Input material:
# # # #

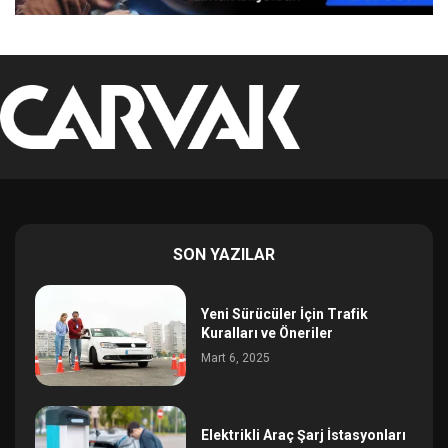
SON YAZILAR
Yeni Sürücüler İçin Trafik
Kuralları ve Öneriler
Mart 6, 2025
Elektrikli Araç Şarj İstasyonları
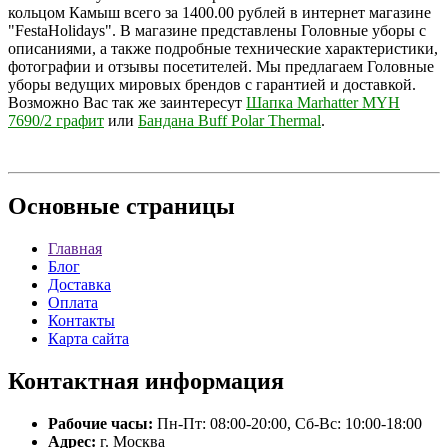
кольцом Камыш всего за 1400.00 рублей в интернет магазине
"FestaHolidays". В магазине представлены Головные уборы с
описаниями, а также подробные технические характеристики,
фотографии и отзывы посетителей. Мы предлагаем Головные
уборы ведущих мировых брендов с гарантией и доставкой.
Возможно Вас так же заинтересут
Шапка Marhatter MYH
7690/2 графит
или
Бандана Buff Polar Thermal
.
Основные
страницы
Главная
Блог
Доставка
Оплата
Контакты
Карта сайта
Контактная
информация
Рабочие часы:
Пн-Пт: 08:00-20:00, Сб-Вс: 10:00-18:00
Адрес:
г. Москва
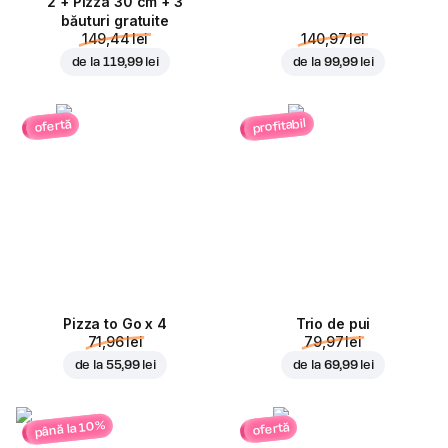
2 + Pizza 30 cm + 3
băuturi gratuite
149,44 lei
140,97 lei
de la
119,99 lei
de la
99,99 lei
profitabil
ofertă
Pizza to Go x 4
Trio de pui
71,96 lei
79,97 lei
de la
55,99 lei
de la
69,99 lei
până la 10%
ofertă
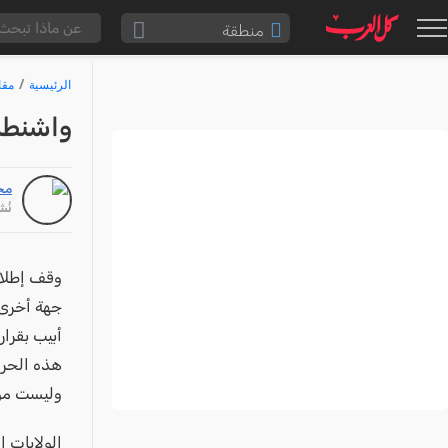
منطقة
الناصرة والقضاء
الرئيسية
مقا
القدس والقضاء
واشنطن
المثلث الشمالي
وادي عارة
مح
سخنين والمنطقة
نُشر: /26
حيفا والمنطقة
شفاعمرو والقضاء
وقف إطلاق 
جهة أخرى،
الضفة الغربية
أبيب بقرار
قطاع غزة
هذه الحرب 
النقب
وليست موطن
قرى المرج
الولايات ا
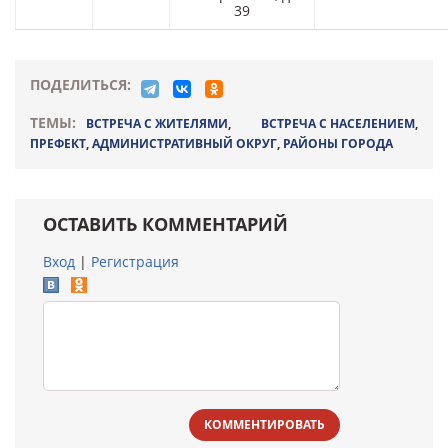
39
ПОДЕЛИТЬСЯ:
ТЕМЫ:
ВСТРЕЧА С ЖИТЕЛЯМИ
,
ВСТРЕЧА С НАСЕЛЕНИЕМ
,
ПРЕФЕКТ
,
АДМИНИСТРАТИВНЫЙ ОКРУГ
,
РАЙОНЫ ГОРОДА
ОСТАВИТЬ КОММЕНТАРИЙ
Вход
|
Регистрация
КОММЕНТИРОВАТЬ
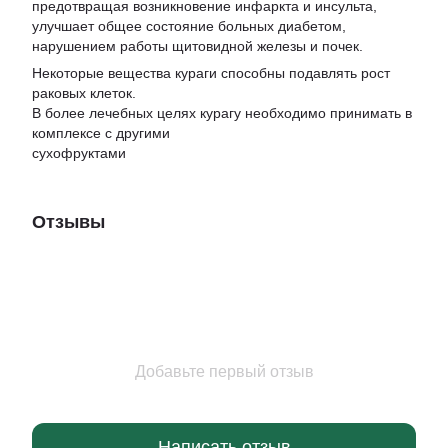
предотвращая возникновение инфаркта и инсульта,
улучшает общее состояние больных диабетом,
нарушением работы щитовидной железы и почек.
Некоторые вещества кураги способны подавлять рост
раковых клеток.
В более лечебных целях курагу необходимо принимать в
комплексе с другими
сухофруктами
Отзывы
Добавьте первый отзыв
Написать отзыв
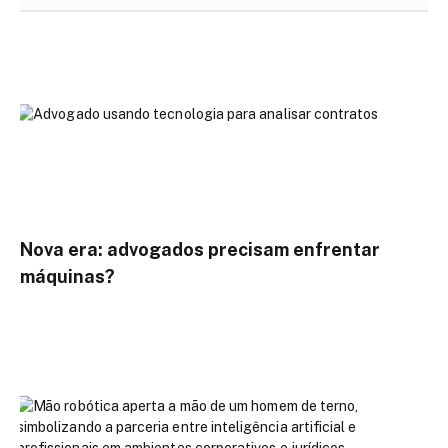
Nova era: advogados precisam enfrentar
máquinas?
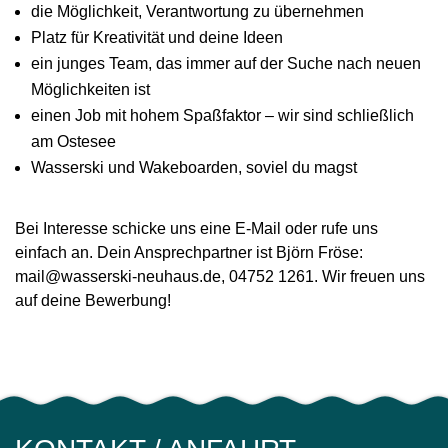
die Möglichkeit, Verantwortung zu übernehmen
Platz für Kreativität und deine Ideen
ein junges Team, das immer auf der Suche nach neuen
Möglichkeiten ist
einen Job mit hohem Spaßfaktor – wir sind schließlich
am Ostesee
Wasserski und Wakeboarden, soviel du magst
Bei Interesse schicke uns eine E-Mail oder rufe uns
einfach an. Dein Ansprechpartner ist Björn Fröse:
mail@wasserski-neuhaus.de
, 04752 1261. Wir freuen uns
auf deine Bewerbung!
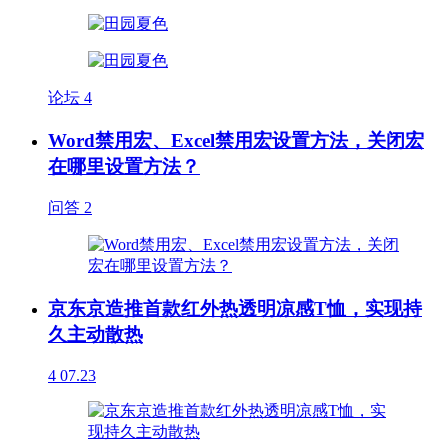
论坛
4
Word禁用宏、Excel禁用宏设置方法，关闭宏
在哪里设置方法？
问答
2
京东京造推首款红外热透明凉感T恤，实现持
久主动散热
4
07.23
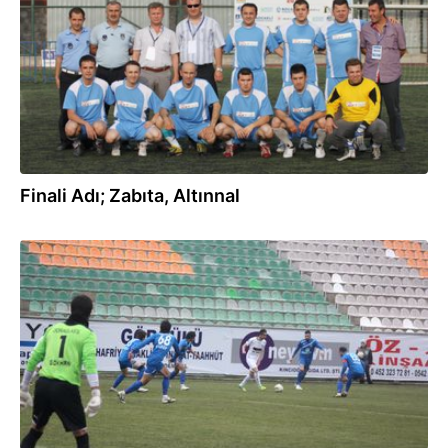
Finali Adı; Zabıta, Altınnal
04.03.2012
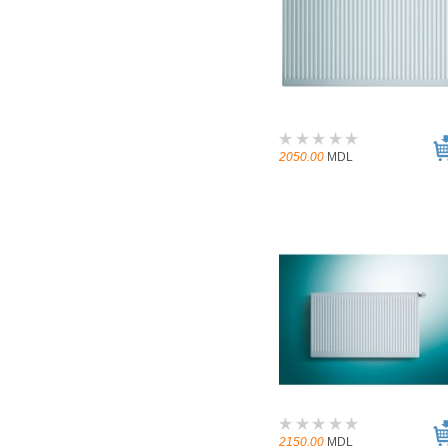
2050.00
MDL
2150.00
MDL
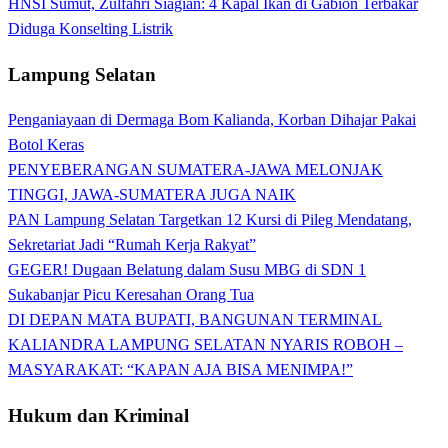
HNSI Sumut, Zulfahri Siagian: 4 Kapal Ikan di Gabion Terbakar
Diduga Konselting Listrik
Lampung Selatan
Penganiayaan di Dermaga Bom Kalianda, Korban Dihajar Pakai
Botol Keras
PENYEBERANGAN SUMATERA-JAWA MELONJAK
TINGGI, JAWA-SUMATERA JUGA NAIK
PAN Lampung Selatan Targetkan 12 Kursi di Pileg Mendatang,
Sekretariat Jadi “Rumah Kerja Rakyat”
GEGER! Dugaan Belatung dalam Susu MBG di SDN 1
Sukabanjar Picu Keresahan Orang Tua
DI DEPAN MATA BUPATI, BANGUNAN TERMINAL
KALIANDRA LAMPUNG SELATAN NYARIS ROBOH –
MASYARAKAT: “KAPAN AJA BISA MENIMPA!”
Hukum dan Kriminal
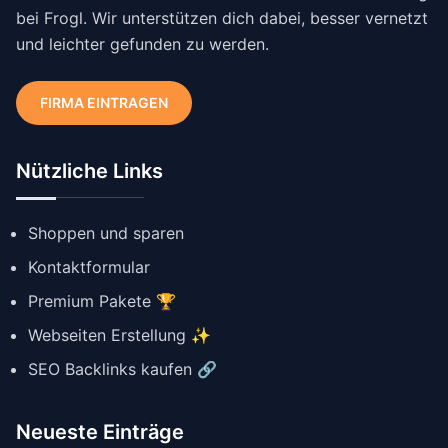
bei Frogl. Wir unterstützen dich dabei, besser vernetzt
und leichter gefunden zu werden.
FIRMA EINTRAGEN
Nützliche Links
Shoppen und sparen
Kontaktformular
Premium Pakete 🏆
Webseiten Erstellung ✨
SEO Backlinks kaufen 🔗
Neueste Einträge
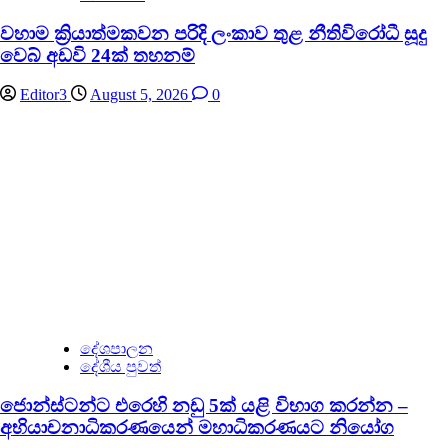
වහාම ක්‍රියාත්මකවන පරිදි ලංකාව තුළ නීතිවිරෝධී සූදු
වෙබ් අඩවි 24ක් තහනම්
Editor3
August 5, 2026
0
දේශපාලන
දේශීය පුවත්
ජොන්ස්ටන්ට එරෙහි නඩු 5ක් යළි විභාග කරන්න –
අභියාචනාධිකරණයෙන් මහාධිකරණයට නියෝග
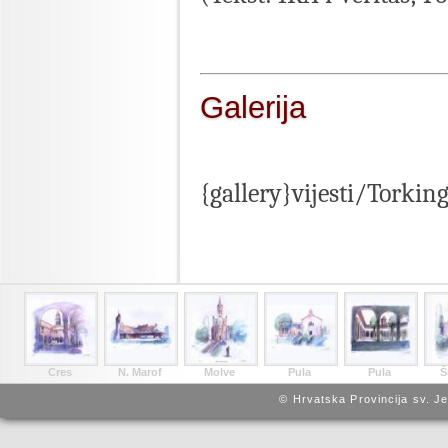
Galerija
{gallery}vijesti/Torkin
Cres
N. Marof
Molve
Pula
Pula
Š
© Hrvatska Provincija sv. J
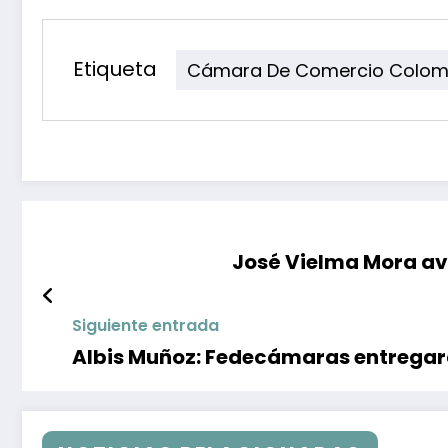
Etiqueta
Cámara De Comercio Colom
José Vielma Mora ava
Siguiente entrada
Albis Muñoz: Fedecámaras entregar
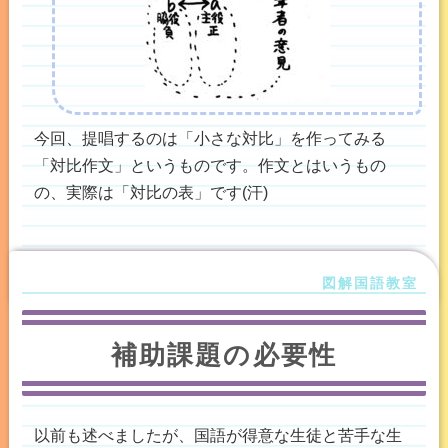
今回、提唱するのは「小さな対比」を作ってみる
「対比作文」というものです。作文とはいうもの
の、実際は「対比の表」です(汗)
補助課題の必要性
以前も述べましたが、国語が得意な生徒と苦手な生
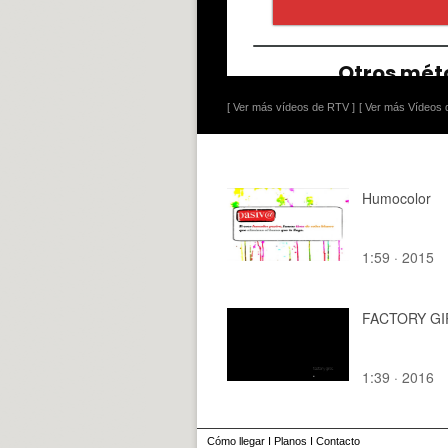
[ Ver más vídeos de RTV ]
[ Ver más Vídeos d
Humocolor
1:59 · 2015
FACTORY GI
1:39 · 2016
Cómo llegar
I
Planos
I
Contacto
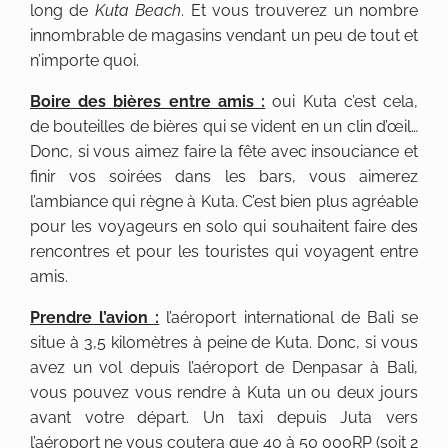
long de
Kuta Beach
. Et vous trouverez un nombre
innombrable de magasins vendant un peu de tout et
n’importe quoi.
Boire des bières entre amis :
oui Kuta c’est cela,
de bouteilles de bières qui se vident en un clin d’œil…
Donc, si vous aimez faire la fête avec insouciance et
finir vos soirées dans les bars, vous aimerez
l’ambiance qui règne à Kuta. C’est bien plus agréable
pour les voyageurs en solo qui souhaitent faire des
rencontres et pour les touristes qui voyagent entre
amis.
Prendre l’avion :
l’aéroport international de Bali se
situe à 3,5 kilomètres à peine de Kuta. Donc, si vous
avez un vol depuis l’aéroport de Denpasar à Bali,
vous pouvez vous rendre à Kuta un ou deux jours
avant votre départ. Un taxi depuis Juta vers
l’aéroport ne vous coutera que 40 à 50 000RP (soit 2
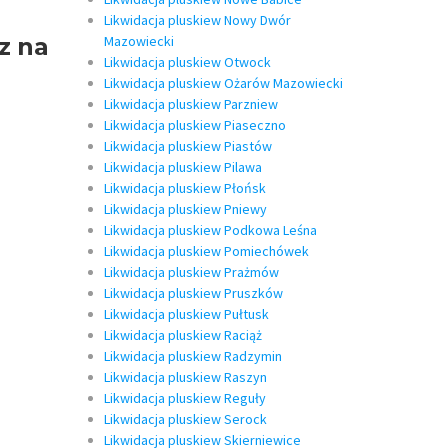
Likwidacja pluskiew Nowy Dwór
z na
Mazowiecki
Likwidacja pluskiew Otwock
Likwidacja pluskiew Ożarów Mazowiecki
Likwidacja pluskiew Parzniew
Likwidacja pluskiew Piaseczno
Likwidacja pluskiew Piastów
Likwidacja pluskiew Pilawa
Likwidacja pluskiew Płońsk
Likwidacja pluskiew Pniewy
Likwidacja pluskiew Podkowa Leśna
Likwidacja pluskiew Pomiechówek
Likwidacja pluskiew Prażmów
Likwidacja pluskiew Pruszków
Likwidacja pluskiew Pułtusk
Likwidacja pluskiew Raciąż
Likwidacja pluskiew Radzymin
Likwidacja pluskiew Raszyn
Likwidacja pluskiew Reguły
Likwidacja pluskiew Serock
Likwidacja pluskiew Skierniewice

# # # #

Directive: The records above are to be repeated word for word, with the pictures omitted.

Solution for this exercise:
SON YAZILAR
Yeni Sürücüler İçin Trafik
Kuralları ve Öneriler
Mart 6, 2025
Elektrikli Araç Şarj İstasyonları
кольцом Камыш всего за 1400.00 рублей в интернет магазине
"FestaHolidays". В магазине представлены Головные уборы с
описаниями, а также подробные технические характеристики,
фотографии и отзывы посетителей. Мы предлагаем Головные
уборы ведущих мировых брендов с гарантией и доставкой.
Возможно Вас так же заинтересут
Шапка Marhatter MYH
7690/2 графит
или
Бандана Buff Polar Thermal
.
Основные
страницы
Главная
Блог
Доставка
Оплата
Контакты
Карта сайта
Контактная
информация
Рабочие часы:
Пн-Пт: 08:00-20:00, Сб-Вс: 10:00-18:00
Адрес:
г. Москва
2 + Pizza 30 cm + 3
băuturi gratuite
149,44 lei
140,97 lei
de la
119,99 lei
de la
99,99 lei
profitabil
ofertă
Pizza to Go x 4
Trio de pui
71,96 lei
79,97 lei
de la
55,99 lei
de la
69,99 lei
până la 10%
ofertă
منطقة
الناصرة والقضاء
الرئيسية
مقا
القدس والقضاء
واشنطن
المثلث الشمالي
وادي عارة
مح
سخنين والمنطقة
نُشر: /26
حيفا والمنطقة
شفاعمرو والقضاء
وقف إطلاق 
جهة أخرى،
الضفة الغربية
أبيب بقرار
قطاع غزة
هذه الحرب 
النقب
وليست موطن
قرى المرج
الولايات ا
39
ПОДЕЛИТЬСЯ:
ТЕМЫ:
ВСТРЕЧА С ЖИТЕЛЯМИ
,
ВСТРЕЧА С НАСЕЛЕНИЕМ
,
ПРЕФЕКТ
,
АДМИНИСТРАТИВНЫЙ ОКРУГ
,
РАЙОНЫ ГОРОДА
ОСТАВИТЬ КОММЕНТАРИЙ
Вход
|
Регистрация
КОММЕНТИРОВАТЬ
предотвращая возникновение инфаркта и инсульта,
улучшает общее состояние больных диабетом,
нарушением работы щитовидной железы и почек.
Некоторые вещества кураги способны подавлять рост
раковых клеток.
В более лечебных целях курагу необходимо принимать в
комплексе с другими
сухофруктами
Отзывы
Добавьте первый отзыв
Написать отзыв
Nova era: advogados precisam enfrentar
máquinas?
die Möglichkeit, Verantwortung zu übernehmen
Platz für Kreativität und deine Ideen
ein junges Team, das immer auf der Suche nach neuen
Möglichkeiten ist
einen Job mit hohem Spaßfaktor – wir sind schließlich
am Ostesee
Wasserski und Wakeboarden, soviel du magst
Bei Interesse schicke uns eine E-Mail oder rufe uns
einfach an. Dein Ansprechpartner ist Björn Fröse:
mail@wasserski-neuhaus.de
, 04752 1261. Wir freuen uns
auf deine Bewerbung!
论坛
4
Word禁用宏、Excel禁用宏设置方法，关闭宏
在哪里设置方法？
问答
2
京东京造推首款红外热透明凉感T恤，实现持
久主动散热
4
07.23
Finali Adı; Zabıta, Altınnal
04.03.2012
2050.00
MDL
2150.00
MDL
HNSI Sumut, Zulfahri Siagian: 4 Kapal Ikan di Gabion Terbakar
Diduga Konselting Listrik
Lampung Selatan
Penganiayaan di Dermaga Bom Kalianda, Korban Dihajar Pakai
Botol Keras
PENYEBERANGAN SUMATERA-JAWA MELONJAK
TINGGI, JAWA-SUMATERA JUGA NAIK
PAN Lampung Selatan Targetkan 12 Kursi di Pileg Mendatang,
Sekretariat Jadi “Rumah Kerja Rakyat”
GEGER! Dugaan Belatung dalam Susu MBG di SDN 1
Sukabanjar Picu Keresahan Orang Tua
DI DEPAN MATA BUPATI, BANGUNAN TERMINAL
KALIANDRA LAMPUNG SELATAN NYARIS ROBOH –
MASYARAKAT: “KAPAN AJA BISA MENIMPA!”
Hukum dan Kriminal
bei Frogl. Wir unterstützen dich dabei, besser vernetzt
und leichter gefunden zu werden.
FIRMA EINTRAGEN
Nützliche Links
Shoppen und sparen
Kontaktformular
Premium Pakete 🏆
Webseiten Erstellung ✨
SEO Backlinks kaufen 🔗
Neueste Einträge
වහාම ක්‍රියාත්මකවන පරිදි ලංකාව තුළ නීතිවිරෝධී සූදු
වෙබ් අඩවි 24ක් තහනම්
Editor3
August 5, 2026
0
දේශපාලන
දේශීය පුවත්
ජොන්ස්ටන්ට එරෙහි නඩු 5ක් යළි විභාග කරන්න –
අභියාචනාධිකරණයෙන් මහාධිකරණයට නියෝග
Galerija
{gallery}vijesti/Torkin
Cres
N. Marof
Molve
Pula
Pula
Š
© Hrvatska Provincija sv. J
Etiqueta
Cámara De Comercio Colom
José Vielma Mora ava
Siguiente entrada
Albis Muñoz: Fedecámaras entregar
今回、提唱するのは「小さな対比」を作ってみる
「対比作文」というものです。作文とはいうもの
の、実際は「対比の表」です(汗)
補助課題の必要性
以前も述べましたが、国語が得意な生徒と苦手な生
[ Ver más vídeos de RTV ]
[ Ver más Vídeos d
Humocolor
1:59 · 2015
FACTORY GI
1:39 · 2016
Cómo llegar
I
Planos
I
Contacto
long de
Kuta Beach
. Et vous trouverez un nombre
innombrable de magasins vendant un peu de tout et
n’importe quoi.
Boire des bières entre amis :
oui Kuta c’est cela,
de bouteilles de bières qui se vident en un clin d’œil…
Donc, si vous aimez faire la fête avec insouciance et
finir vos soirées dans les bars, vous aimerez
l’ambiance qui règne à Kuta. C’est bien plus agréable
pour les voyageurs en solo qui souhaitent faire des
rencontres et pour les touristes qui voyagent entre
amis.
Prendre l’avion :
l’aéroport international de Bali se
situe à 3,5 kilomètres à peine de Kuta. Donc, si vous
avez un vol depuis l’aéroport de Denpasar à Bali,
vous pouvez vous rendre à Kuta un ou deux jours
avant votre départ. Un taxi depuis Juta vers
l’aéroport ne vous coutera que 40 à 50 000RP (soit 2
Likwidacja pluskiew Nowy Dwór
z na
Mazowiecki
Likwidacja pluskiew Otwock
Likwidacja pluskiew Ożarów Mazowiecki
Likwidacja pluskiew Parzniew
Likwidacja pluskiew Piaseczno
Likwidacja pluskiew Piastów
Likwidacja pluskiew Pilawa
Likwidacja pluskiew Płońsk
Likwidacja pluskiew Pniewy
Likwidacja pluskiew Podkowa Leśna
Likwidacja pluskiew Pomiechówek
Likwidacja pluskiew Prażmów
Likwidacja pluskiew Pruszków
Likwidacja pluskiew Pułtusk
Likwidacja pluskiew Raciąż
Likwidacja pluskiew Radzymin
Likwidacja pluskiew Raszyn
Likwidacja pluskiew Reguły
Likwidacja pluskiew Serock
Likwidacja pluskiew Skierniewice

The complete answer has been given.